**** INPUT RECORDS ****

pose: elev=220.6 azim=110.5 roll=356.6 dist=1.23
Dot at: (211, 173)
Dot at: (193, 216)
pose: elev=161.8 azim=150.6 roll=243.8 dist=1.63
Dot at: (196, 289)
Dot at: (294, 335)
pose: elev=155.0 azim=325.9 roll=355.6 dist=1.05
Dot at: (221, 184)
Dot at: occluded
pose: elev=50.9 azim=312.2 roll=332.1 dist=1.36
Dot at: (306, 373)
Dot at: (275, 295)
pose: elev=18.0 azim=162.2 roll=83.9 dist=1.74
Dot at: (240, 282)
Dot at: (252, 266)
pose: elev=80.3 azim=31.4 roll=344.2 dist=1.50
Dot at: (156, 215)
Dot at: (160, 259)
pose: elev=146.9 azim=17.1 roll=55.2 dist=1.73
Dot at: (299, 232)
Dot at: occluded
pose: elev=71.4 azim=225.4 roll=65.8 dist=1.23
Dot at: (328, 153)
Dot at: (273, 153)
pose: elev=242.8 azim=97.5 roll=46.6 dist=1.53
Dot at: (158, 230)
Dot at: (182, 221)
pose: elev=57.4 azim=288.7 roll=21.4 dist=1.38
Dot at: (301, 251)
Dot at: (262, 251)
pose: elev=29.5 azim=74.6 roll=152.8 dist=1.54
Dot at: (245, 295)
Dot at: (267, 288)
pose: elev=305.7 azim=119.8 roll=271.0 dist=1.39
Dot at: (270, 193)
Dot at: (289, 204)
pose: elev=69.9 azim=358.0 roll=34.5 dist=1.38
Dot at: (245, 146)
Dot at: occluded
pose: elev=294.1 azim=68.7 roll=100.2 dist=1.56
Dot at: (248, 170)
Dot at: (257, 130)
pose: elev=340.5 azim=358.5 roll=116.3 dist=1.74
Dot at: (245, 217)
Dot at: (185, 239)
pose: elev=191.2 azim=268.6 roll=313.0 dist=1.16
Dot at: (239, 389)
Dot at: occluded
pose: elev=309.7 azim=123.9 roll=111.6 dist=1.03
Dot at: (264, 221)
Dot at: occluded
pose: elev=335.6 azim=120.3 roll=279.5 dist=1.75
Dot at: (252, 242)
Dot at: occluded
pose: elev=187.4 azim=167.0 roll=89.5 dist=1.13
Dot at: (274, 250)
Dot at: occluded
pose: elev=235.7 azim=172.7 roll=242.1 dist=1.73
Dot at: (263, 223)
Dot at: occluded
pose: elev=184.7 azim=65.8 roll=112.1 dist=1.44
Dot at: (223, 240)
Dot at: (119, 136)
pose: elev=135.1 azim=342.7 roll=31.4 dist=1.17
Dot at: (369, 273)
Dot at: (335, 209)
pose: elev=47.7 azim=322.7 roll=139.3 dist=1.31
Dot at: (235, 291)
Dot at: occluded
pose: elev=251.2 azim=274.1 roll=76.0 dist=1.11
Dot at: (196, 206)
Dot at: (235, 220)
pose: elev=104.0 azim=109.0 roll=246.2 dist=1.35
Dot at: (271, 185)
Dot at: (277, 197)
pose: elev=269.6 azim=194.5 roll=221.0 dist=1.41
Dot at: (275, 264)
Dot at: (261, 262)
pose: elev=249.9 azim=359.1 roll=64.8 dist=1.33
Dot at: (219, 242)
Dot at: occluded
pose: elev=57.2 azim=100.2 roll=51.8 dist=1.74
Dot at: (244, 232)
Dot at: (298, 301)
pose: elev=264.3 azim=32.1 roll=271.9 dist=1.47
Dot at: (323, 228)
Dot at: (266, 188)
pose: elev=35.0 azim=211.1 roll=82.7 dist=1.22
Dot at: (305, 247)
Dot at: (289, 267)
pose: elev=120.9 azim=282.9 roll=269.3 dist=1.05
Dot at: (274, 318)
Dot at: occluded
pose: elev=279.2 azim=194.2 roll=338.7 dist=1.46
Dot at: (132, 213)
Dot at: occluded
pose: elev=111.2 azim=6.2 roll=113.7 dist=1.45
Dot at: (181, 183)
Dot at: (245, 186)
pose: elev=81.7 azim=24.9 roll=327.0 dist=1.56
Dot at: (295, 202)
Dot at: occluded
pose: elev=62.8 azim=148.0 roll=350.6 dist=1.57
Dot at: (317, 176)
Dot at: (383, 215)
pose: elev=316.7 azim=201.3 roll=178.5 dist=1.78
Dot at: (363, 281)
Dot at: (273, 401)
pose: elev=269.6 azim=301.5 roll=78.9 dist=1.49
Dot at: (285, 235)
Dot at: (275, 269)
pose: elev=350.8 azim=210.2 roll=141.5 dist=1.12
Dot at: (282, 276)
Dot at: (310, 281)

****

_TASK DESCRIPTION_.
Please reproduce, character for character, the lines of the listing above from the line with "pose: elev=80.3 azim=31.4" to the line with "Dot at: (273, 153)", including both of those lines.

_FINAL RESULT_.
pose: elev=80.3 azim=31.4 roll=344.2 dist=1.50
Dot at: (156, 215)
Dot at: (160, 259)
pose: elev=146.9 azim=17.1 roll=55.2 dist=1.73
Dot at: (299, 232)
Dot at: occluded
pose: elev=71.4 azim=225.4 roll=65.8 dist=1.23
Dot at: (328, 153)
Dot at: (273, 153)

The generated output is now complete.